DID CHURCHILL KNOW?
Since the First World War the truth has come out about the Scarborough raid. It has been suggested that Churchill knew that Scarborough was to be bombarded and let this happen because he knew it would enrage the nation and boost recruitment.
What is the truth in this?
It is true that 'Room 40' was in operation early in World War One decrypting messages sent by the Germans. A German light cruiser, the 'Magdeburg' was captured by the Russians in August 1914, after it ran aground in the Gulf of Finland. Code books were sent to the British and ended up at 'Room 40'.
It was known that the Germans were planning a raid on the 16th December, 1914. But it was not know where and they did not know the precise details of the plan.
It must be remembered that the raid on Scarborough was a naval operation and it was viewed in this way by the Grand Fleet, Churchill and the German High Seas Fleet.
At the same time the Grand Fleet tried to stay in port as much as possible. They had to be ready for a big Trafalgar style meeting between the German High Seas Fleet and the Grand Fleet. They did not want to commit forces to defend a particular port. The best way to prepare for this one off battle was to stay in port. Going to sea made the ships vulnerable to mines and U-Boats. Warships could even collide with each other putting them out of action for months.
Both sides had the bigger picture in mind. They knew the main priority was to win the war at sea. They both wished to win the war rather than an individual battle. This is why the defence of Scarborough was not considered a huge priority.
The Germans did not seriously see Scarborough as a place of military importance. The bombardment did not have any strategic value and the targets hit had no importance whatsoever. Scarborough was merely a pawn in a wider game of chess. Admiral Friedrich von Ingenohl, commander of the German High Seas Fleet, intended to lure some of the Grand Fleet out where they could be outnumbered and destroyed.
This was all a game of cat and mouse but each side could play the part of cat and mouse. When the Germans bombarded Scarborough they were the cat and the poor civilians of Scarborough were the mice. Hipper's raiding party was soon to be chased like a mouse by Admiral Beatty's warships. The Derrflinger and Vonn Der Tan were risked in order to lure out the British. In the event, Hipper's raiding force got away from Beatty's squadron due to poor signalling and poor weather.
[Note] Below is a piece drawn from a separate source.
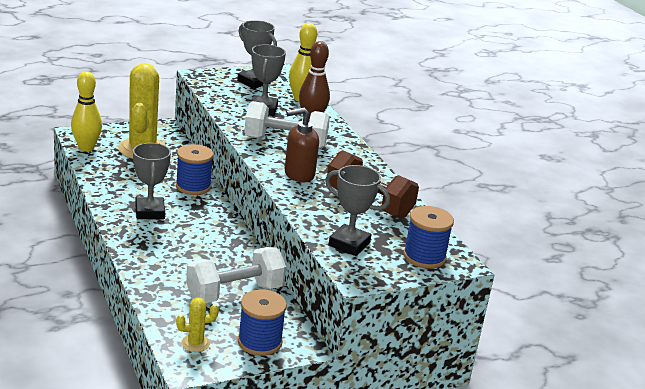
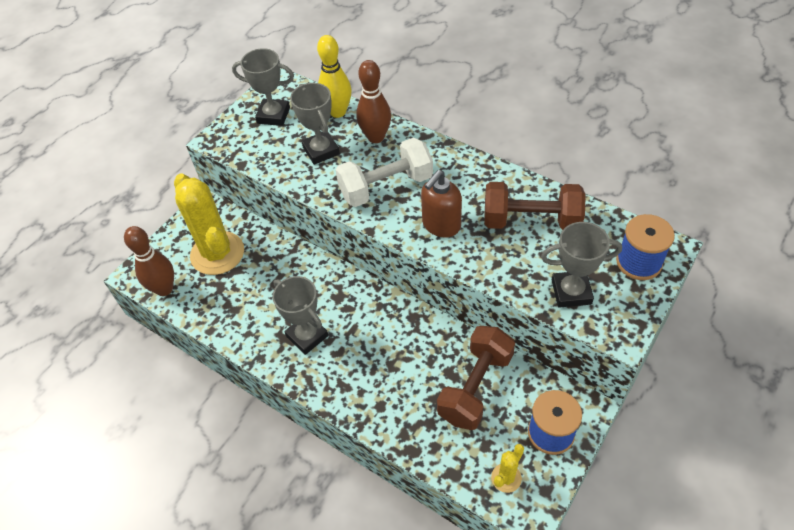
camera: 25 degrees left, 25 degrees up
yellow bowling pin [71,71,102,151] -> brown bowling pin [124,226,174,296]
blue spool [176,144,213,195] -> none
white dumbbell [186,247,286,303] -> brown dumbbell [437,326,515,430]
The British did have prior knowledge of the raid but expected the vast proportion of the German High Seas Fleet to stay in port.
The German High Seas Fleet slipped out of port and might have given the Beatty's ships a beating. Admiral Ingenohl stayed on the German side of the North Sea and was later accused of being timid. But he suspected that they were being challenged by the whole of the Grand Fleet and so turned back. So in effect the mouse chased the cat as Beatty engaged the whole German High Seas Fleet who ran away.
The accusation that Churchill knew and that they sacrificed Scarborough is unfair. 'Room 40' had hints of what was going on but they did not have the whole battle plan. They simply knew ships were going to sea and this was likely to be a raiding party. The precise target was not known so Scarborough could not have been defended. In truth the German battle plan could not have been known because plans were fluid and Admiral Ingenohl could change strategy at any moment.
This slur against Churchill is unfair. There was no direct knowledge of Scarborough as a target so there is no case to answer. It must also be remembered that this was the first use of 'Room 40' and their military importance has been exaggerated.
It was good fortune that the Grand Fleet did not intercept the German raiding party. As the Illustrated Encyclopedia of World History states: "Though squadrons of the British Grand Fleet were moving to cut them off, these battle cruisers were not brought to action and destroyed. Indeed, it was lucky for the British that a general engagement did not result - the germans had almost their entire strength and the British only about half their fleet. Not only were many of the Grand Fleet's battle ships unavailable, but it was also weakened by the absence of two battle cruisers which had been sent off to fight Spee, and a third was guarding the convoys with Canadian troops. Thos was one of the occasions when the British were misled by their reading of the German wireless signals. The messages they intercepted did not reveal that the main force of the German fleet would be at sea."